#### MATERIAL SUPPLIED
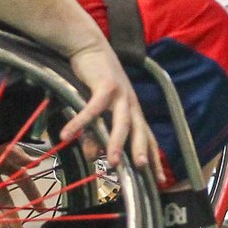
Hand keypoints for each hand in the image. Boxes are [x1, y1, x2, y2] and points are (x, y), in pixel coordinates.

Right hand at [60, 41, 156, 170]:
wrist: (89, 46)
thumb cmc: (95, 80)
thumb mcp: (97, 111)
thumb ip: (95, 136)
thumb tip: (93, 159)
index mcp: (133, 111)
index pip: (148, 138)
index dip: (155, 158)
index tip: (159, 180)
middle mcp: (131, 104)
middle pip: (141, 131)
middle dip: (143, 151)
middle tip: (143, 170)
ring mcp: (120, 94)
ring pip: (122, 122)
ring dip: (117, 142)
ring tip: (113, 162)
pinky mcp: (104, 85)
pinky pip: (93, 108)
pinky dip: (81, 122)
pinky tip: (68, 135)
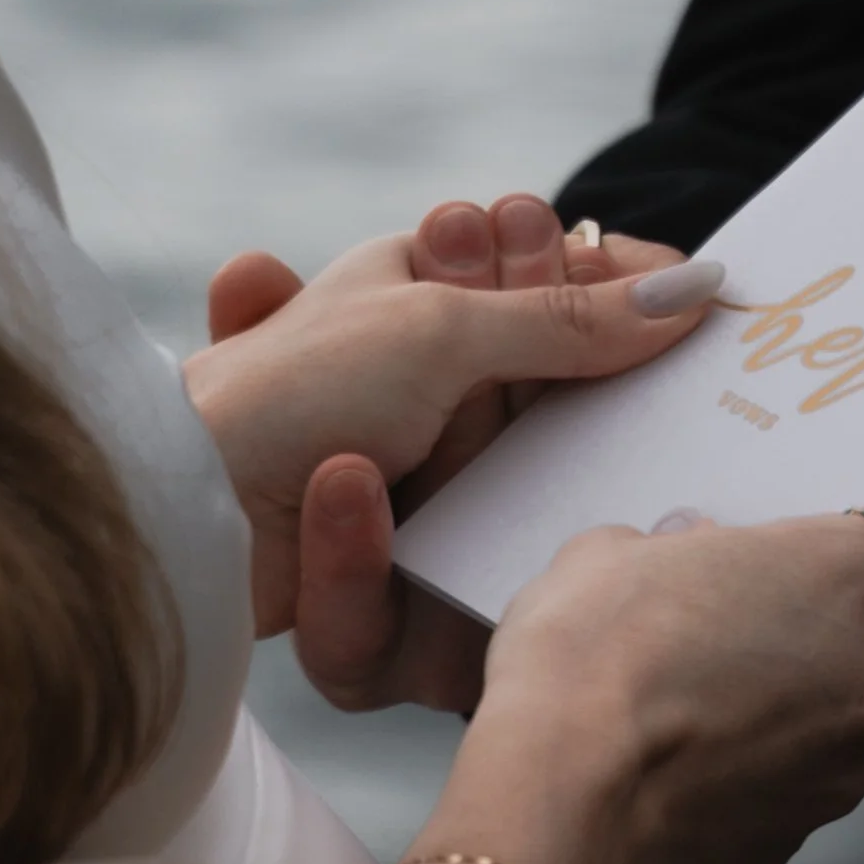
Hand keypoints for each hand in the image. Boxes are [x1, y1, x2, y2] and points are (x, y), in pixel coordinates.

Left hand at [183, 204, 713, 692]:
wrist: (166, 511)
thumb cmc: (286, 391)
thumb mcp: (441, 329)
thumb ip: (574, 318)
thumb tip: (698, 288)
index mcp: (424, 296)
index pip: (556, 278)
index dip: (619, 282)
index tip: (690, 302)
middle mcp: (422, 386)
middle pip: (550, 382)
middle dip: (548, 378)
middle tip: (516, 377)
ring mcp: (409, 482)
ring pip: (511, 489)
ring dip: (462, 471)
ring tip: (389, 451)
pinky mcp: (392, 579)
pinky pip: (434, 586)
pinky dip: (373, 549)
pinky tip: (339, 495)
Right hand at [459, 500, 863, 863]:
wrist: (560, 795)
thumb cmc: (592, 654)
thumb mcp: (612, 553)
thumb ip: (671, 549)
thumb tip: (680, 559)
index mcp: (851, 574)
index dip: (839, 550)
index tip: (791, 562)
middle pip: (856, 644)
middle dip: (791, 642)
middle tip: (702, 639)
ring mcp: (844, 769)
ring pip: (815, 729)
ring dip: (762, 721)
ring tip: (665, 718)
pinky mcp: (794, 843)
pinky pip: (770, 797)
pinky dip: (729, 786)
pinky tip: (658, 775)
########
YOUR OBJECTIVE: Please keep every line of the data the same when you reproduce it, and keep every picture out.

ANSWER:
Hand keypoints for each hand in the image. Boxes are [x1, y1, x2, y2] and points are (x, y), in pixel coordinates.

Right hand at [60, 41, 156, 170]:
wrist: (89, 46)
thumb cmc: (95, 80)
thumb mcp: (97, 111)
thumb ip: (95, 136)
thumb tip: (93, 159)
index mcp: (133, 111)
index pip: (148, 138)
index dip: (155, 158)
index tip: (159, 180)
middle mcp: (131, 104)
middle pip: (141, 131)
middle dip: (143, 151)
middle tip: (143, 170)
ring mcp: (120, 94)
ring pip: (122, 122)
ring dip: (117, 142)
ring tip: (113, 162)
pinky mcp: (104, 85)
pinky pip: (93, 108)
pinky dip: (81, 122)
pinky tip: (68, 135)
Hand keypoints for each hand in the image. Boxes are [x1, y1, x2, y2] and points are (x, y), in pixel coordinates.

Left hand at [183, 204, 713, 692]:
wrist: (166, 511)
thumb cmc: (286, 391)
thumb mcp: (441, 329)
thumb ip: (574, 318)
thumb tip: (698, 288)
index mcp: (424, 296)
index pip: (556, 278)
index dip: (619, 282)
index tip: (690, 302)
middle mcp: (422, 386)
middle pip: (550, 382)
middle dip: (548, 378)
middle tip: (516, 377)
ring mcp: (409, 482)
ring pip: (511, 489)
ring dip: (462, 471)
ring tip: (389, 451)
pinky mcp: (392, 579)
pinky pip: (434, 586)
pinky dip: (373, 549)
pinky tip: (339, 495)
Right hand at [459, 500, 863, 863]:
wrist: (560, 795)
thumb cmc: (592, 654)
thumb mcp: (612, 553)
thumb ip: (671, 549)
thumb tip: (680, 559)
index mcp: (851, 574)
index dip: (839, 550)
index tip: (791, 562)
middle pip: (856, 644)
middle dip: (791, 642)
middle tip: (702, 639)
ring mcp: (844, 769)
ring pip: (815, 729)
ring dip: (762, 721)
ring tip: (665, 718)
pinky mcp: (794, 843)
pinky pip: (770, 797)
pinky dip: (729, 786)
pinky tip: (658, 775)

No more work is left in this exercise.